Dataset entries
* * *

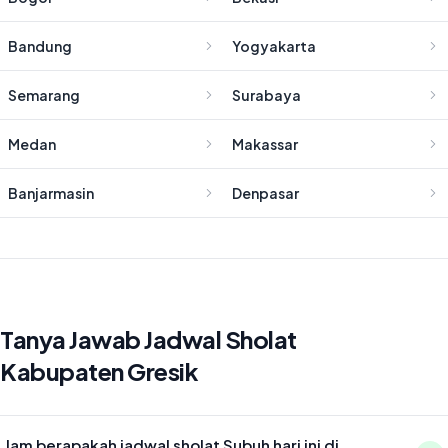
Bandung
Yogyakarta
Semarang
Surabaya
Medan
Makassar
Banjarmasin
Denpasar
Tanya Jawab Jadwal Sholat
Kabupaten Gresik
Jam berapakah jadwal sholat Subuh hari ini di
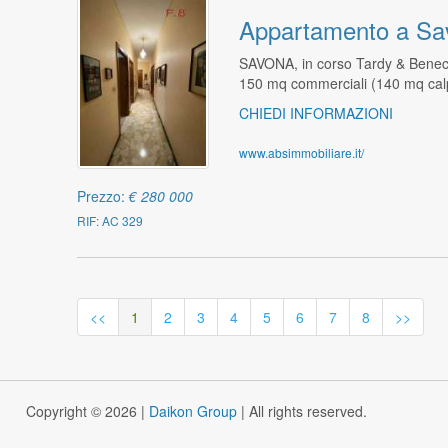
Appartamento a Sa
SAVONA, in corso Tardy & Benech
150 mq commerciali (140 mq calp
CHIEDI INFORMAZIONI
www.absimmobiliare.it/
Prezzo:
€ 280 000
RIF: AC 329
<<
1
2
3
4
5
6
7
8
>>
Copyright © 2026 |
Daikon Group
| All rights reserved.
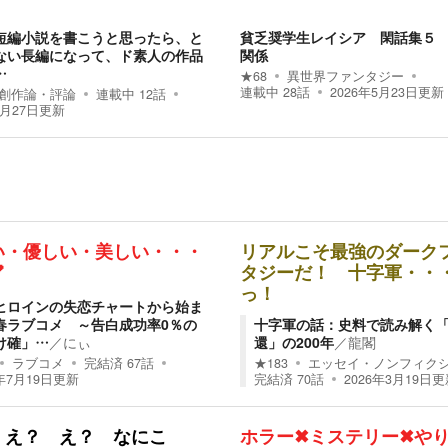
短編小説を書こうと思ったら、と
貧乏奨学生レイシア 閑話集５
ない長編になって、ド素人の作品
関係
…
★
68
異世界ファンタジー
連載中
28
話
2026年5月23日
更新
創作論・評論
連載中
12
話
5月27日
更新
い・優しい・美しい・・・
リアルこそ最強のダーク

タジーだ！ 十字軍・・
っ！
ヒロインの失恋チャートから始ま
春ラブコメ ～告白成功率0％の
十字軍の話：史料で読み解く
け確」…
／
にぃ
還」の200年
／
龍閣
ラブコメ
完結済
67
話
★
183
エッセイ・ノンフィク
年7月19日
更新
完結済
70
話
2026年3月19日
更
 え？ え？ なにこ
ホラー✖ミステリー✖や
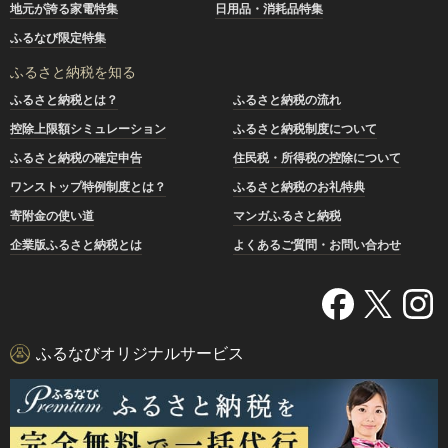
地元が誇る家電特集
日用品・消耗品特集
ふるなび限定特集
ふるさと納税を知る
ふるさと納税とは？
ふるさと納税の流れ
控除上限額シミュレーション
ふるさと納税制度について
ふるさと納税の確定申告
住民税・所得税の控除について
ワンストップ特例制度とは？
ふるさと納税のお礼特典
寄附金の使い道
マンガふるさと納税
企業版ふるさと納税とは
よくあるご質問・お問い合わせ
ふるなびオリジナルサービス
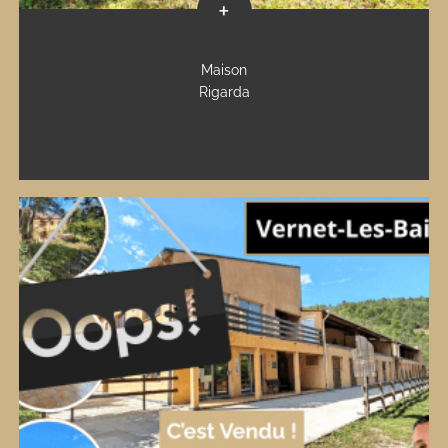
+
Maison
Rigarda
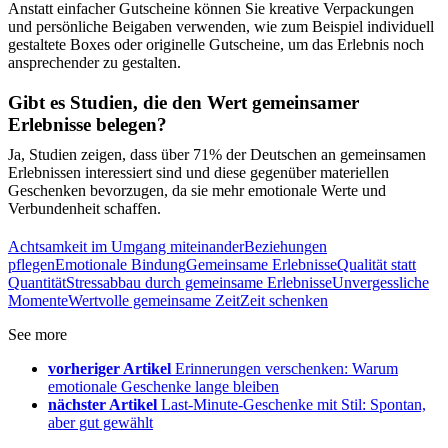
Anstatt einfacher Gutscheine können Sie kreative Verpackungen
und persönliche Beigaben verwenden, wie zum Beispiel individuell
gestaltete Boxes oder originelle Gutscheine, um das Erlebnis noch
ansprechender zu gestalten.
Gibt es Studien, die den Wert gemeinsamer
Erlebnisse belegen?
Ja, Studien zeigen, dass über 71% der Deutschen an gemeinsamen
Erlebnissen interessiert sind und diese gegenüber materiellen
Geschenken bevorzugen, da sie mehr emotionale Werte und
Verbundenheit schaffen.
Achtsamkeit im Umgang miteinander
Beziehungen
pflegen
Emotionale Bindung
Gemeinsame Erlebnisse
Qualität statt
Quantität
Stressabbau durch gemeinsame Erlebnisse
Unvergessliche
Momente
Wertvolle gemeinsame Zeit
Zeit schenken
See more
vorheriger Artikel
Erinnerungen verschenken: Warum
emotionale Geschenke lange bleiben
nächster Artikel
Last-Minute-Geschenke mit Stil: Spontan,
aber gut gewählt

* * *

Copy out the data verbatim, with no pictures.

ANSWER SPACE:
Bandung
Yogyakarta
Semarang
Surabaya
Medan
Makassar
Banjarmasin
Denpasar
Tanya Jawab Jadwal Sholat
Kabupaten Gresik
Jam berapakah jadwal sholat Subuh hari ini di
Appartamento a Sa
SAVONA, in corso Tardy & Benech
150 mq commerciali (140 mq calp
CHIEDI INFORMAZIONI
www.absimmobiliare.it/
Prezzo:
€ 280 000
RIF: AC 329
<<
1
2
3
4
5
6
7
8
>>
Copyright © 2026 |
Daikon Group
| All rights reserved.
短編小説を書こうと思ったら、と
貧乏奨学生レイシア 閑話集５
ない長編になって、ド素人の作品
関係
…
★
68
異世界ファンタジー
連載中
28
話
2026年5月23日
更新
創作論・評論
連載中
12
話
5月27日
更新
い・優しい・美しい・・・
リアルこそ最強のダーク

タジーだ！ 十字軍・・
っ！
ヒロインの失恋チャートから始ま
春ラブコメ ～告白成功率0％の
十字軍の話：史料で読み解く
け確」…
／
にぃ
還」の200年
／
龍閣
ラブコメ
完結済
67
話
★
183
エッセイ・ノンフィク
年7月19日
更新
完結済
70
話
2026年3月19日
更
 え？ え？ なにこ
ホラー✖ミステリー✖や
地元が誇る家電特集
日用品・消耗品特集
ふるなび限定特集
ふるさと納税を知る
ふるさと納税とは？
ふるさと納税の流れ
控除上限額シミュレーション
ふるさと納税制度について
ふるさと納税の確定申告
住民税・所得税の控除について
ワンストップ特例制度とは？
ふるさと納税のお礼特典
寄附金の使い道
マンガふるさと納税
企業版ふるさと納税とは
よくあるご質問・お問い合わせ
ふるなびオリジナルサービス
+
Maison
Rigarda
Anstatt einfacher Gutscheine können Sie kreative Verpackungen
und persönliche Beigaben verwenden, wie zum Beispiel individuell
gestaltete Boxes oder originelle Gutscheine, um das Erlebnis noch
ansprechender zu gestalten.
Gibt es Studien, die den Wert gemeinsamer
Erlebnisse belegen?
Ja, Studien zeigen, dass über 71% der Deutschen an gemeinsamen
Erlebnissen interessiert sind und diese gegenüber materiellen
Geschenken bevorzugen, da sie mehr emotionale Werte und
Verbundenheit schaffen.
Achtsamkeit im Umgang miteinander
Beziehungen
pflegen
Emotionale Bindung
Gemeinsame Erlebnisse
Qualität statt
Quantität
Stressabbau durch gemeinsame Erlebnisse
Unvergessliche
Momente
Wertvolle gemeinsame Zeit
Zeit schenken
See more
vorheriger Artikel
Erinnerungen verschenken: Warum
emotionale Geschenke lange bleiben
nächster Artikel
Last-Minute-Geschenke mit Stil: Spontan,
aber gut gewählt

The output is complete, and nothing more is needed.